What does this story, alarming but not at all surprising, tell us? It suggests that the CIA needs to be more, not less, insulated from political processes. It suggests that the UN inspectors on the ground provided invaluable information. It suggests that the CIA needs agents with local language skills, and that it is dangerous to rely, as the Pentagon did, on information provided by exiles who are always motivated to overstate threats. What the CIA needs is greater independence and better human resources. This is a far different story from the one Frum and Perle tell.
Frum and Perle target not only the CIA, but also the State Department (for its bias toward negotiation and “appeasement”), the Federal Bureau of Investigation and the Pentagon. The authors recommend a wholesale reorganization and politicization of U.S. institutions that would remove the checks and balances built into professional institutions and would destroy the independence that, over time, produces the highest quality analysis and the wisest policy. In the struggle to end evil, much of what is good and reasoned in U.S. policy would vanish.
Many of the recommendations in An End to Evil are impractical or dangerous. It is not so much the specific policy recommendations of Frum and Perle that alarm, however, as much as these authors’ black and white view of the world, their confident division between the enlightened supporters of the Iraq war and its deluded detractors. They inhabit a world of heroes and cowards where good struggles against evil in a Manichaean contest. Their zeal is revolutionary, untempered by recognition of contradiction and consequence.
Frum and Perle seek nothing less than the overthrow of the existing international order and its open replacement by an American imperium animated by the ideal of freedom. But that imperium is already present, as much through the global dominance of American enterprise, technological innovation and culture as through the unquestioned dominance of U.S. military power. The American imperium rests on deeply embedded networks of open exchange, international governance and burden sharing among allies. The existing international order is not an obstacle to the American imperium, but its necessary support. History tells us that the kind of policies Frum and Perle advocate generally end in imperial overreach, exhaustion and even collapse. At their most dangerous, such policies create the conditions under which terrorism will thrive, and democracy and freedom, genuinely beloved by the two authors, will shrivel in the white-hot heat.
Janice Gross Stein is Belzberg Professor of Conflict Management and the director of the Munk Centre for International Studies at Trinity College in the University of Toronto.
* * * * * * *
**TASK INSTRUCTIONS**
A. From the review of An End to Evil, quote the text word for word, starting with "Frum and Perle target" and going on through "policy would vanish.".
B. Answer these questions using the review of An End to Evil:
(i) Besides the CIA, which three institutions do Frum and Perle target?
(ii) On whose information does the review say the Pentagon relied?
(iii) Which center does Janice Gross Stein direct?
* * * * * * *
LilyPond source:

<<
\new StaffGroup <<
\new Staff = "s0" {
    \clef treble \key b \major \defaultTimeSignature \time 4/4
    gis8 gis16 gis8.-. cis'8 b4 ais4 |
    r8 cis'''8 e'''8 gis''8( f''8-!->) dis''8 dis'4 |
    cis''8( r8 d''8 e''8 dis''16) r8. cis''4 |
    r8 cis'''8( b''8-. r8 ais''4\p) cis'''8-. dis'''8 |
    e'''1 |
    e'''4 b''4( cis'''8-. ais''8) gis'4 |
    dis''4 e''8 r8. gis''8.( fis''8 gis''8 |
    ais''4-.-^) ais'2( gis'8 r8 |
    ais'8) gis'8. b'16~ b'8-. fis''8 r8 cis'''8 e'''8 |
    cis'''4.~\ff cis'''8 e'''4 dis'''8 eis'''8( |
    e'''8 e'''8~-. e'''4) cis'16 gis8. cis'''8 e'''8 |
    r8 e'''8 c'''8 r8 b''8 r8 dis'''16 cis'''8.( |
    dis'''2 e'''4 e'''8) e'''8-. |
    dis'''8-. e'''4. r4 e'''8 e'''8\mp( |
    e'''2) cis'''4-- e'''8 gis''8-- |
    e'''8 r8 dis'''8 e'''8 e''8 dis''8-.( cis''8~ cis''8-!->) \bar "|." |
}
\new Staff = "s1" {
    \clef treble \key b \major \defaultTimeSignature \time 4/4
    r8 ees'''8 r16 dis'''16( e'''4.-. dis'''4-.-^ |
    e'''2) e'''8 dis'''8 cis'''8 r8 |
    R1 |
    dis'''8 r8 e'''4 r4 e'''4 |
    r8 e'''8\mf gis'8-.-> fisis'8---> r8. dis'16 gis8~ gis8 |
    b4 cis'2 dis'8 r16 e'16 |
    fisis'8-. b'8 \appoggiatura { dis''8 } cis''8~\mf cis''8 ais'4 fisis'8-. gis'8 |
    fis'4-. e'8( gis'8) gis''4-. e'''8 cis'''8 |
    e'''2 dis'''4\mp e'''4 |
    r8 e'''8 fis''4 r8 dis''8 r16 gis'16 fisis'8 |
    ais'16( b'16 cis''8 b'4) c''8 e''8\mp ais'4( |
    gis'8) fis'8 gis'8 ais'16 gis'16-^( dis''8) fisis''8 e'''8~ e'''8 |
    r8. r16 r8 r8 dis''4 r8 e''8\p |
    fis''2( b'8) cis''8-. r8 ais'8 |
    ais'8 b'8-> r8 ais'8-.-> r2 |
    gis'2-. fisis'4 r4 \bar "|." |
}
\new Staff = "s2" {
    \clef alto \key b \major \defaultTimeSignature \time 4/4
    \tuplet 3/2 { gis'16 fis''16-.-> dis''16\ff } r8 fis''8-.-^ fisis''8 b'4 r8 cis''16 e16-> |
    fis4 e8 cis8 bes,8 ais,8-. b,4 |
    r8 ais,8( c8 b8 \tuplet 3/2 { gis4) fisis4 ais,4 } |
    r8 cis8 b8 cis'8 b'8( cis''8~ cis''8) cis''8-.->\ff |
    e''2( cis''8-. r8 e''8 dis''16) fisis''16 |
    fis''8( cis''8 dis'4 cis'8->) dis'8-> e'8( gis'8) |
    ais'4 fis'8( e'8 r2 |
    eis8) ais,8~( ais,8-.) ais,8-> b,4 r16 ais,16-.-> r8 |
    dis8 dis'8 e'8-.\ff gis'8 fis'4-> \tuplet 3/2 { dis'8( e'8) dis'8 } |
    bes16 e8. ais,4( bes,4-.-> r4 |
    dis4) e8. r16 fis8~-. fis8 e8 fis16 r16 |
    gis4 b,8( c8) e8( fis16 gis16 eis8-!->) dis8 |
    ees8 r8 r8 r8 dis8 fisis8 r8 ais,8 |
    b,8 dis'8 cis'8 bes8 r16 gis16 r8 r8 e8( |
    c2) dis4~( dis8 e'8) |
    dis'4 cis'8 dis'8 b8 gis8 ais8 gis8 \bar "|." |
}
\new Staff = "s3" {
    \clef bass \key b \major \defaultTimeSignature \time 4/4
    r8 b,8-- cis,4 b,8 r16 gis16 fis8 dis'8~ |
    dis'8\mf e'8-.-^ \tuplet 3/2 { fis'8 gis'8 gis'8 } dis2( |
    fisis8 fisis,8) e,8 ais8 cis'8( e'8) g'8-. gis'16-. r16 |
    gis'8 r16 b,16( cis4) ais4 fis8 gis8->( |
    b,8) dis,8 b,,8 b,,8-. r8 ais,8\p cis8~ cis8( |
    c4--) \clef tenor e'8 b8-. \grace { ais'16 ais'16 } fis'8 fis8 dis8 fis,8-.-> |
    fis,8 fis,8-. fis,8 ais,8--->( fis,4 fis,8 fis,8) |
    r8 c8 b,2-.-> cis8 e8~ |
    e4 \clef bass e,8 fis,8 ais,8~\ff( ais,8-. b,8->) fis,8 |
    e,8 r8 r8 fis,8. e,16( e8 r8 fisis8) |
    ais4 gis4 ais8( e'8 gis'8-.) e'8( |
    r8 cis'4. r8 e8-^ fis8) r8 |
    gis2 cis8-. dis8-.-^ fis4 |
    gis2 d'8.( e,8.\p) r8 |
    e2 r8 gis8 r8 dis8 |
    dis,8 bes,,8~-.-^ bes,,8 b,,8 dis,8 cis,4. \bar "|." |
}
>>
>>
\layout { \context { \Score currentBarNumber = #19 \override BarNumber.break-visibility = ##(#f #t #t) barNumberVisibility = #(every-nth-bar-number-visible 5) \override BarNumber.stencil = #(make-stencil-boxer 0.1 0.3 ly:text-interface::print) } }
* * * * * * *
**TASK-BY-TASK RESULTS**
A.
Frum and Perle target not only the CIA, but also the State Department (for its bias toward negotiation and “appeasement”), the Federal Bureau of Investigation and the Pentagon. The authors recommend a wholesale reorganization and politicization of U.S. institutions that would remove the checks and balances built into professional institutions and would destroy the independence that, over time, produces the highest quality analysis and the wisest policy. In the struggle to end evil, much of what is good and reasoned in U.S. policy would vanish.

B.
(i) The State Department, the Federal Bureau of Investigation and the Pentagon.
(ii) Information provided by exiles.
(iii) The Munk Centre for International Studies at Trinity College in the University of Toronto.